▶ _What is needed_:
Which of the lines below include "hand"? Each one should be copied out.
[Material provided]
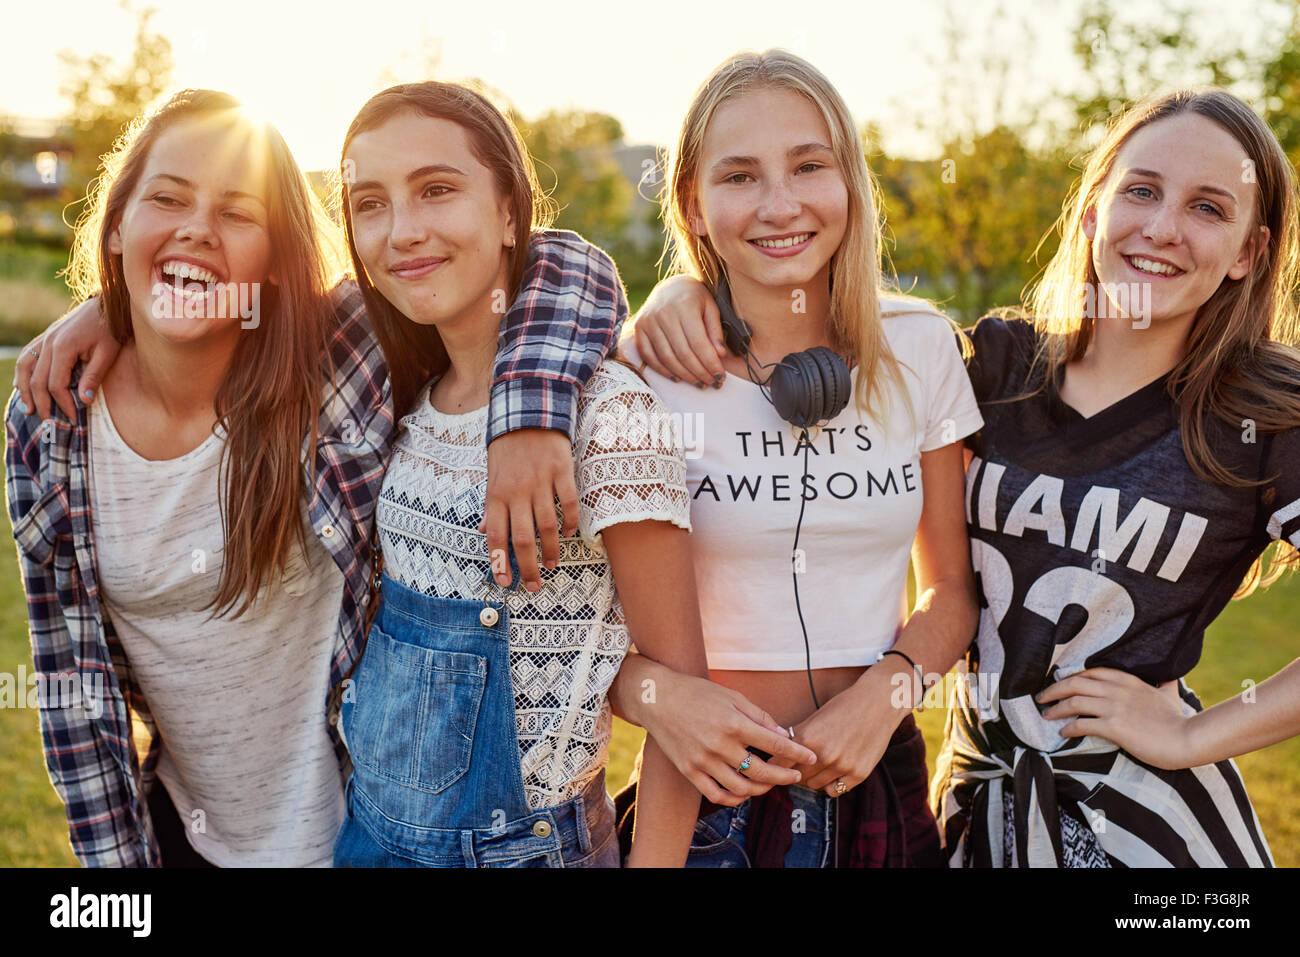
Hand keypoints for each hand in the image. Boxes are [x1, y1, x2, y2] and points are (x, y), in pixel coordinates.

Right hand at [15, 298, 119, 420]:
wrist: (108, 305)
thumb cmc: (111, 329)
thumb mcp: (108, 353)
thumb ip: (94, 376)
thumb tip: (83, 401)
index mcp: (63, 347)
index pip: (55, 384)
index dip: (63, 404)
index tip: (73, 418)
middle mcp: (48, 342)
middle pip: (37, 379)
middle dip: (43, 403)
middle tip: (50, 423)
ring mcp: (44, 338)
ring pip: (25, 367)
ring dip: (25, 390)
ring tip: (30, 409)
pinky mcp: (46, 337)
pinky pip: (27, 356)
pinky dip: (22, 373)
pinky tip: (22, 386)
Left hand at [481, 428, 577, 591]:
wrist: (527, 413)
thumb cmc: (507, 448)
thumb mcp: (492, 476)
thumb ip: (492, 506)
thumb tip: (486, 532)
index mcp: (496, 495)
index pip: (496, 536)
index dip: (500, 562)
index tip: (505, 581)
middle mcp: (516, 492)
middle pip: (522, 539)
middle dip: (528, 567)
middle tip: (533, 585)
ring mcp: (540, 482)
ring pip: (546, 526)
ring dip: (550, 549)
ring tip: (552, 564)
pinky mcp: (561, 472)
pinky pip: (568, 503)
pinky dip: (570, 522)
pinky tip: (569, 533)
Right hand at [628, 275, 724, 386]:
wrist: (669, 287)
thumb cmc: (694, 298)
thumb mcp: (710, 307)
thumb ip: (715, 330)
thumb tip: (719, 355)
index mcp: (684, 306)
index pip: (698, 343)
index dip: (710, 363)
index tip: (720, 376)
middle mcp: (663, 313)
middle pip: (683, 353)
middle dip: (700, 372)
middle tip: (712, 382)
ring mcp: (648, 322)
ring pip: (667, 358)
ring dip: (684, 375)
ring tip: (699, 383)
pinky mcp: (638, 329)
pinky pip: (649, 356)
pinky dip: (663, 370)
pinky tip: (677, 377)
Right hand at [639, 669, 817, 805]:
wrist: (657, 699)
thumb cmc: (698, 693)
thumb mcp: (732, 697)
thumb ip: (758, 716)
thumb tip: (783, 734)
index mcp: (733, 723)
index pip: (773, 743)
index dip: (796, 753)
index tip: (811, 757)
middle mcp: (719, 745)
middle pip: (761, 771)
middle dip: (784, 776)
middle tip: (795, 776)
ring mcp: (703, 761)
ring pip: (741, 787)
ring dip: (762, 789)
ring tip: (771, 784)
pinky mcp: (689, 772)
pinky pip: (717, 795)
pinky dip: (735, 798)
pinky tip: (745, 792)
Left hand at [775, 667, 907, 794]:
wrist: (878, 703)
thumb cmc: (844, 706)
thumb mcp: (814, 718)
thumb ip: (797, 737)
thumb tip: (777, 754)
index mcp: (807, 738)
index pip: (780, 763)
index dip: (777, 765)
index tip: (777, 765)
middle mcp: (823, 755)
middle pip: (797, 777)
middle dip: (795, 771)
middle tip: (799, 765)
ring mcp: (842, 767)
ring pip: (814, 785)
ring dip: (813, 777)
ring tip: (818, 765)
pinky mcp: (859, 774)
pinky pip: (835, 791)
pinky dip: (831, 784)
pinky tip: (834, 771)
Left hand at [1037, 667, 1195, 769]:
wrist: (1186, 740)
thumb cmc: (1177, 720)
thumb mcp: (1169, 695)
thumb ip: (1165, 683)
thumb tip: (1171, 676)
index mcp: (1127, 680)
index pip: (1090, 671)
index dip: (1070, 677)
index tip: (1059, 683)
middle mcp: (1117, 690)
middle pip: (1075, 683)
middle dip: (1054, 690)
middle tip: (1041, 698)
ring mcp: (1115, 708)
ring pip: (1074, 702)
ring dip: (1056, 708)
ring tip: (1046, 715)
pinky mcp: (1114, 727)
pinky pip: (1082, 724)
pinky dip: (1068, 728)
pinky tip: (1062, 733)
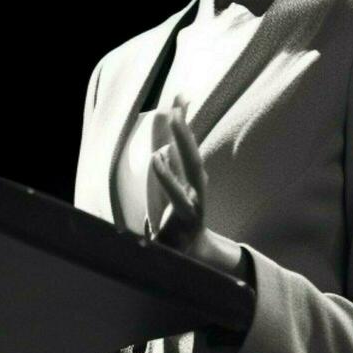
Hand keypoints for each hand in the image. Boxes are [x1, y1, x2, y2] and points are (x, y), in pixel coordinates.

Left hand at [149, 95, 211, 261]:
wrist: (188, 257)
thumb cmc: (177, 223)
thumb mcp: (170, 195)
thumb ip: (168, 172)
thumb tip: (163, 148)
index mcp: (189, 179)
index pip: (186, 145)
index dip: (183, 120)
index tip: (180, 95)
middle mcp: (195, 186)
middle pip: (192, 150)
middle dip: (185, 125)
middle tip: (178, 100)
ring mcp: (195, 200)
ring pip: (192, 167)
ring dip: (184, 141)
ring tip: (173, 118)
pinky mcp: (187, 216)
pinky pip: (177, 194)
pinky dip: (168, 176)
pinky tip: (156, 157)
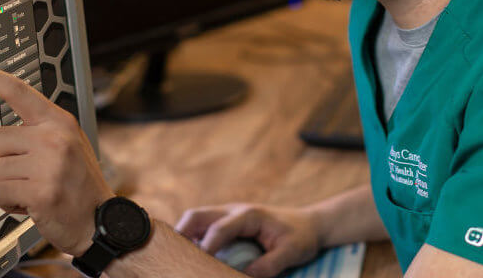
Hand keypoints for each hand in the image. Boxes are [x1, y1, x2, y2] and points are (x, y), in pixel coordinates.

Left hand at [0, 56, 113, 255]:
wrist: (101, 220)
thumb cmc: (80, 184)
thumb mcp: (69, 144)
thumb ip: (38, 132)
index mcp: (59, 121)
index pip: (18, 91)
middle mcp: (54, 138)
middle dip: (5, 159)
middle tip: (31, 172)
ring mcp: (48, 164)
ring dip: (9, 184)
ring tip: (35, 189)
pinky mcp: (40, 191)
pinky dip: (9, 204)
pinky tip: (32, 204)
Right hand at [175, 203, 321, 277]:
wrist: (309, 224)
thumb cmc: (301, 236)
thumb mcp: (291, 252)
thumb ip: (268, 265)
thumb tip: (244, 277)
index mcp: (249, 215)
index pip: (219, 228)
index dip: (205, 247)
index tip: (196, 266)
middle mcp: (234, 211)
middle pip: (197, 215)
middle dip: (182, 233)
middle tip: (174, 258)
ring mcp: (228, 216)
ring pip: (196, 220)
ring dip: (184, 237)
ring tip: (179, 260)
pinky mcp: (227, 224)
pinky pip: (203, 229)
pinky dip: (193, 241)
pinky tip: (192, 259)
[/Material provided]
▶ _Problem solution_:
Hand keypoints for each hand in the image. Boxes are [x1, y1, x2, y2] and points are (x, y), in pixel coordinates.
Right hand at [15, 298, 119, 420]:
Left hand at [481, 428, 577, 591]:
Right hand at [628, 275, 724, 386]:
Right hand at [639, 669, 817, 805]:
Left hand at [775, 667, 907, 794]:
Left hand at [1037, 667, 1195, 769]:
Hand keypoints for each hand in the image. Boxes are [x1, y1, x2, y2] and points are (x, y), in pixel coordinates.
Left hand at [149, 95, 211, 261]:
Hand keypoints for each hand in the image. Boxes are [x1, y1, x2, y2] and points are (x, y), in pixel coordinates.
Left hand at [0, 56, 113, 255]:
Right hand at [175, 203, 321, 277]:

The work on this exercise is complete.